Natures wonders: how fungus attacks frogs (Introduction)

by David Turell @, Friday, November 18, 2022, 14:47 (518 days ago) @ David Turell

All over the world:

https://www.the-scientist.com/the-literature/chytrid-fungus-deploys-varying-strategies-...

"Since the 1970s, the chytrid fungus Batrachochytrium dendrobatidis (Bd) has spread globally amongst amphibian populations, wiping out entire species and decimating others. Yet while the pathogen, which infects an amphibian’s porous skin and disrupts gas and water exchange, is deadly and ubiquitous, some species are more susceptible than others. Past studies have focused on animals’ immune responses to Bd infection, but not on how the fungus might be adapting to different hosts. “It was not clear if the fungus itself was doing the same thing in the different species it is infecting,” says María Torres-Sánchez, a postdoc at the University of Florida.

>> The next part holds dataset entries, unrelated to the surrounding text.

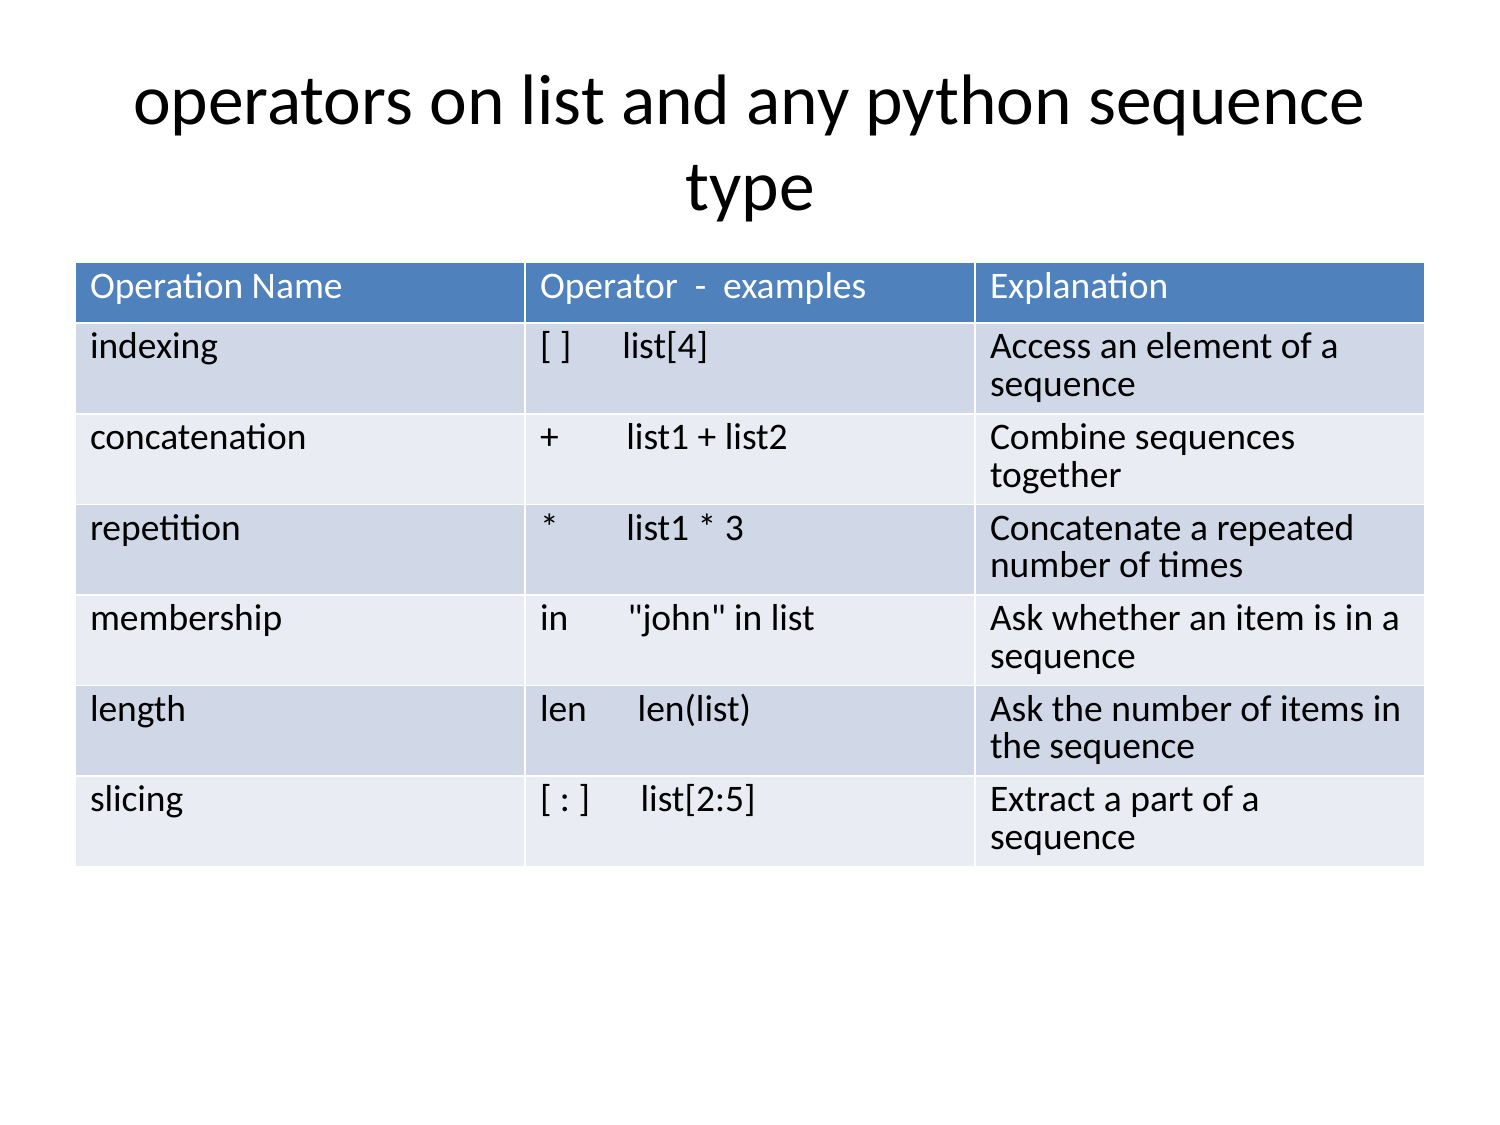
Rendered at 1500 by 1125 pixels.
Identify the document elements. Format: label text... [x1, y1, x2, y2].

table_header Operator - examples [526, 263, 974, 322]
table_cell Extract a part of a sequence [976, 777, 1424, 866]
table_cell length [76, 686, 524, 775]
table_cell Combine sequences together [976, 415, 1424, 504]
table_cell membership [76, 596, 524, 685]
table_cell concatenation [76, 415, 524, 504]
table_cell in "john" in list [526, 596, 974, 685]
title operators on list and any python sequence type [75, 45, 1425, 233]
table_cell [ ] list[4] [526, 324, 974, 413]
table_cell Ask the number of items in the sequence [976, 686, 1424, 775]
table_header Operation Name [76, 263, 524, 322]
table_cell Concatenate a repeated number of times [976, 505, 1424, 594]
table_cell slicing [76, 777, 524, 866]
table_cell len len(list) [526, 686, 974, 775]
table_cell [ : ] list[2:5] [526, 777, 974, 866]
table_cell * list1 * 3 [526, 505, 974, 594]
table_cell repetition [76, 505, 524, 594]
table_cell Access an element of a sequence [976, 324, 1424, 413]
table_cell indexing [76, 324, 524, 413]
table_cell + list1 + list2 [526, 415, 974, 504]
table_cell Ask whether an item is in a sequence [976, 596, 1424, 685]
table_header Explanation [976, 263, 1424, 322]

"To find out, Torres-Sánchez took datasets from those early experiments and turned them on their heads, looking instead at what genes the fungus was expressing on the skins of different amphibian species with varying susceptibility to Bd. She and her colleagues compared the transcriptomes of Bd growing on 14 species of frogs, newts, and salamanders, and of Bd grown on plates without a host.

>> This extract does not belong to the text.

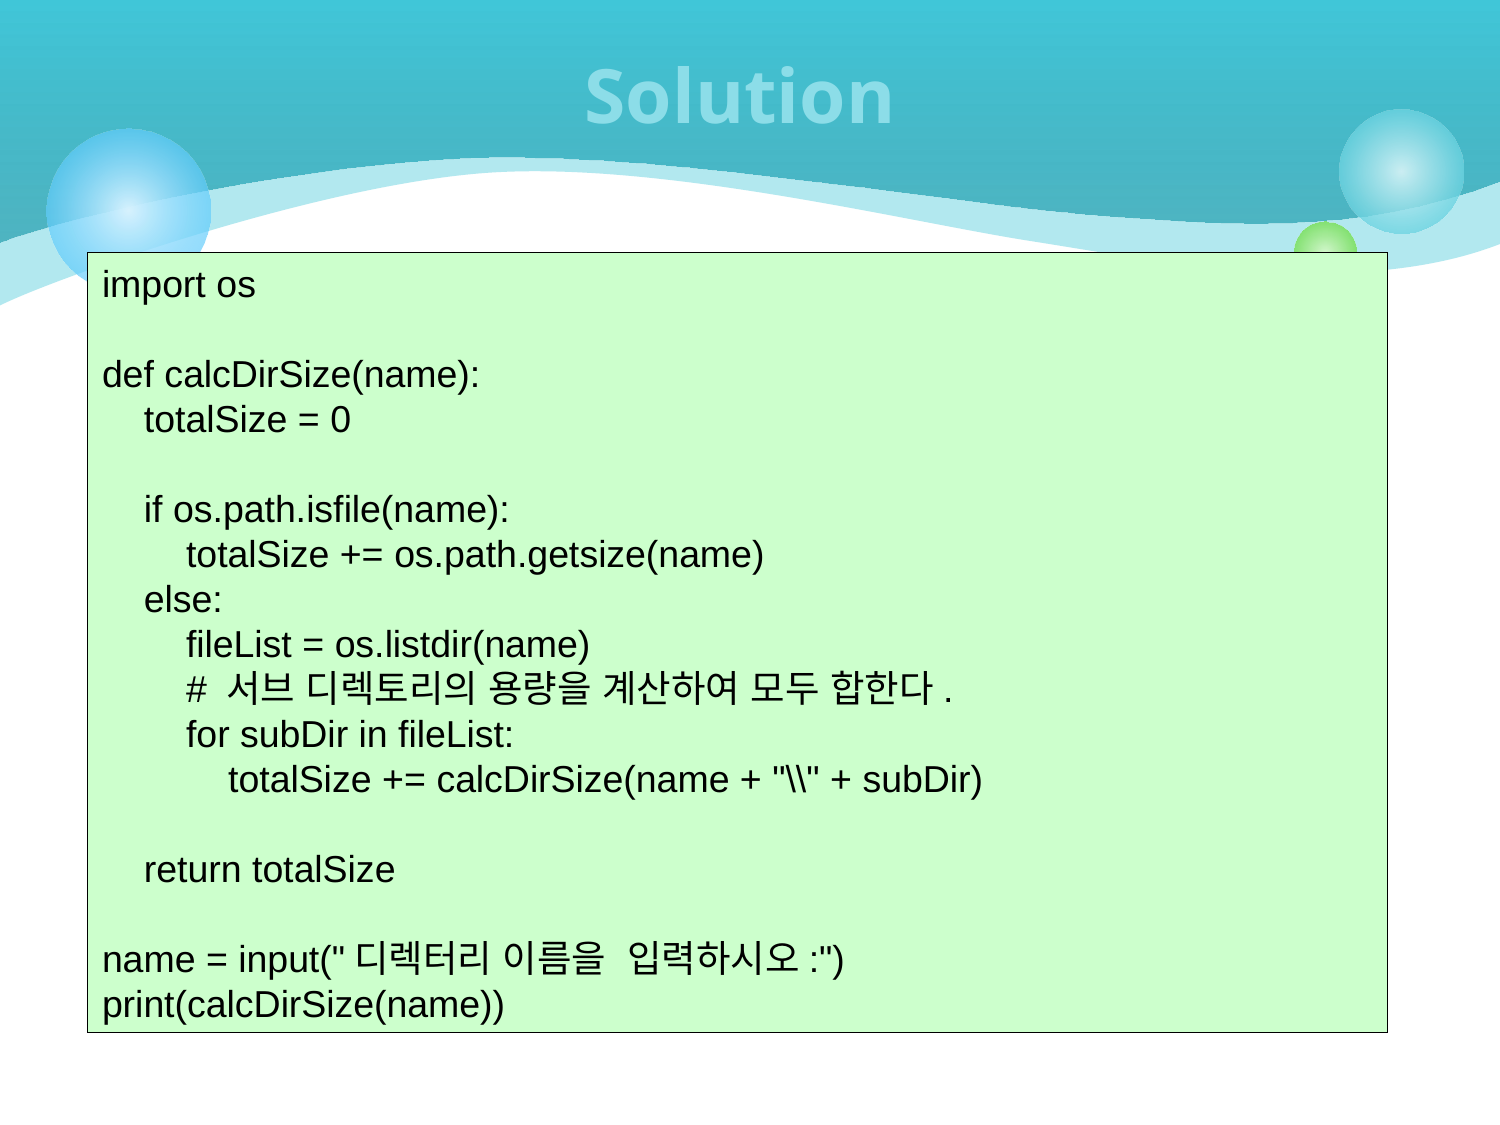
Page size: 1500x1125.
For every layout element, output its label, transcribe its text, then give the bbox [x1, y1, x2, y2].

"While the fungus maintained a consistent set of housekeeping genes, the team found that Bd tailored the expression of other genes to each host, allowing it to pursue multiple infection strategies. For example, in more-vulnerable species, genes essential for attaching to and invading leukocytes, cells that defend a host from pathogens, were upregulated. In more-resistant species, genes promoting quicker reproduction, perhaps to evade or overwhelm a host’s defenses, were elevated.

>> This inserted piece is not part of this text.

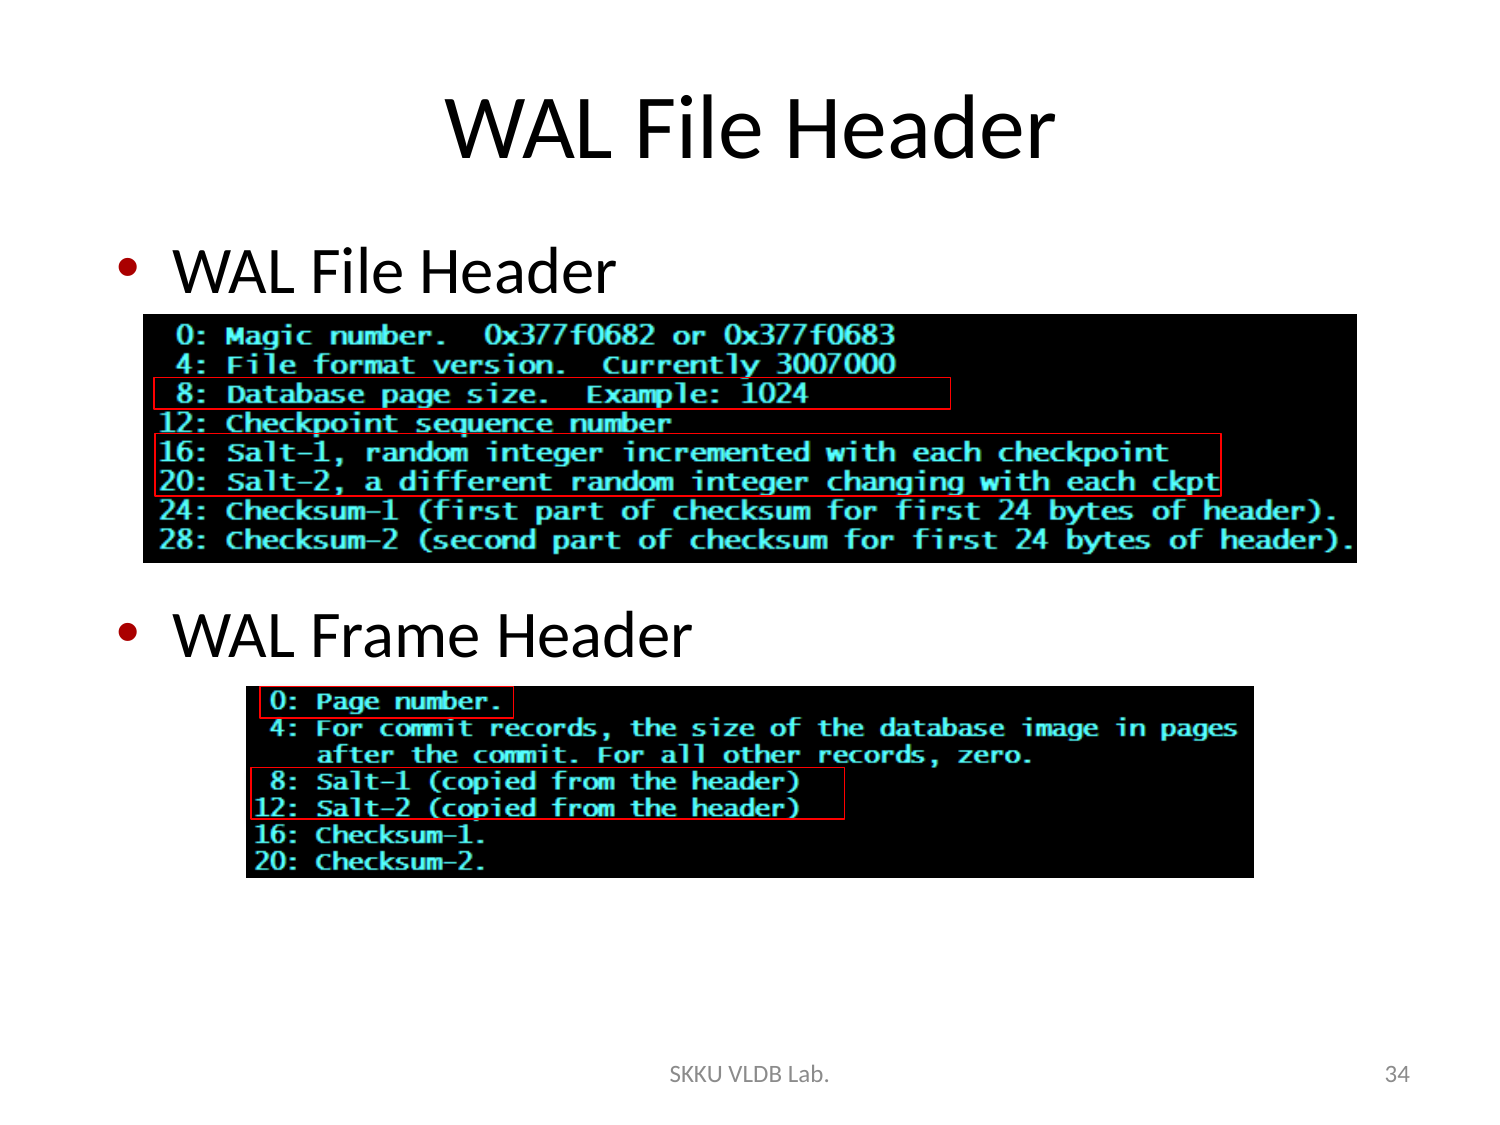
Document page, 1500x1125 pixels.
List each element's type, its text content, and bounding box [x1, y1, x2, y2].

"The results are “really exciting,” according to Amy Ellison, a molecular parasitologist at Bangor University in Wales who was not involved with the study. The list of differently expressed genes could provide “interesting targets” for further studies looking at the mechanism of Bd infection, Ellison adds, or in “identifying populations of amphibians that might be more at risk” for severe disease."

Comment: it is still a do g eat dog out there. Since the fungus lifestyle is to feast on others, it is obvious they must use a variety of attacking mechanisms which were designed for them.